───── Extrait
Le nombre des spectacles taurins est en forte diminution cette temporada et on parle de 2 200 toros qui ne seront pas lidiés cette année. Cette baisse spectaculaire affecte tous types de spectacles mais d’abord les novilladas qui ont diminué de moitié le mois dernier par exemple, mais aussi les courses de rejoneo en forte baisse elles aussi - cet élément a surpris les observateurs qui estimait ce nombre de courses stabilisé. Pour ce qui concerne les corridas il est intéressant de noter que ce sont les petites arènes, celles de 3ème catégorie, qui ont souffert le plus. Les arènes de première, c’est à dire les grandes férias, ont maintenu plus ou moins leurs nombres de spectacles, les arènes de seconde sont en baisse mais en troisième catégorie c’est l’effondrement. Dans l’ensemble, la France, et notamment le sud-ouest, s’est bien tenue ; bien que l’on ait pu voir de ci de là des signes préoccupants.
Faut-il se réjouir de ce phénomène de contraction comme le font bruyamment quelques uns qui pensent naïvement que la réduction du nombre de corridas permettra automatiquement une remontée de la qualité, favorisant une sélection plus sévère ? Cela serait trop simple. Ce crash ganadero du au refus des municipalités de subventionner des spectacles qu’elles jugent superflus en ces temps de disette aura des conséquences terribles sur l’ensemble du cheptel dont il faudra se défaire à des prix dérisoires. L’économie des élevages, souvent très fragile, sera affectée parfois mortellement. Il faut donc prévoir que de nombreuses ganadérias vont sombrer et sans doute parmi elles des fers rares, peu sollicités et intéressants. C’est sans doute la standardisation qui va prévaloir, le plus commercial qui va perdurer. Les élevages français que l’on était bien content de trouver en période de langue bleue seront directement touchés par cette déflation générale.
──────────
───── Données enregistrées
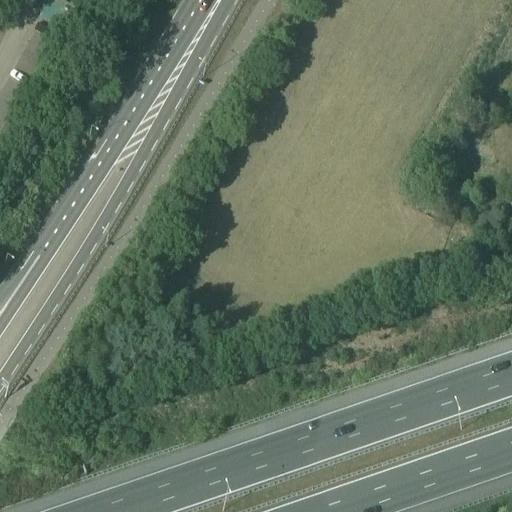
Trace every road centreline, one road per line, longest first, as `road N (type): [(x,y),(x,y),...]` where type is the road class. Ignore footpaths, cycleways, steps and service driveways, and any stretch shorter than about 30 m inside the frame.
road 1 (primary): [(0,382),(161,132),(235,0)]
road 2 (motorway): [(511,373),(111,511)]
road 3 (primary): [(201,0),(0,325)]
road 4 (motorway): [(333,511),(511,450)]
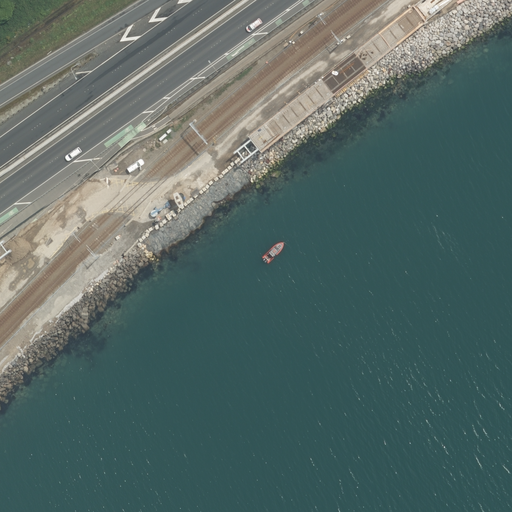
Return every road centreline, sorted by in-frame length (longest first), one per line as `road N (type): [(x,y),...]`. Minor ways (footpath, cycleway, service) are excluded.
──────────
* Exercices:
#1 Relevez tous les types de spectacles taurins que nomme le texte sur les spectacles taurins.
#2 Prolongez le texte sur les spectacles taurins en reprenant juste après sa dernière phrase.
Les lignes proviennent d'une autre source que le texte.

* Réponses:
#1 Les novilladas, les courses de rejoneo, les corridas

#2
La profession dans son ensemble est menacée et notamment les matadors et les subalternes les plus modestes -la crise affecte toujours les plus faibles, c’est vrai aussi dans le monde taurin. Deux catégories de toreros maintiennent leur cartel : les figuras (Juli, Ponce, Perera, Tomas, Castella, Fandi etc.) et les "médiatiques" (Cordobés, Cayetano, Rivera Ordoñez). Pour les autres la concurrence est rude, et les contrats à la baisse. Elle est rude aussi pour ceux qui tentent de se faire un nom ou pour les nombreux novilleros qui ont moins d’occasion de faire leur place au soleil. Les cachets des stars (celles que tout le monde veut voir et avoir), souvent faraoniques, sont une des causes de cette dégringolade.
Y-aura-t-il un retour aux niveaux des années précédentes, la crise passée ( on parle de 3 ans pour l’Espagne) ? Ça n’est pas certain. Sans pessimisme excessif on voit bien qu’après une période de rupture, il est difficile pour une arène de retrouver son public. Contrairement à une idée reçue la baisse du nombre de spectacles est préjudiciable à la corrida dans son ensemble qui évolue dans un rapport de force fragile : moins de spectacles = moins de public = moins de défenseurs potentiels de la tauromachie...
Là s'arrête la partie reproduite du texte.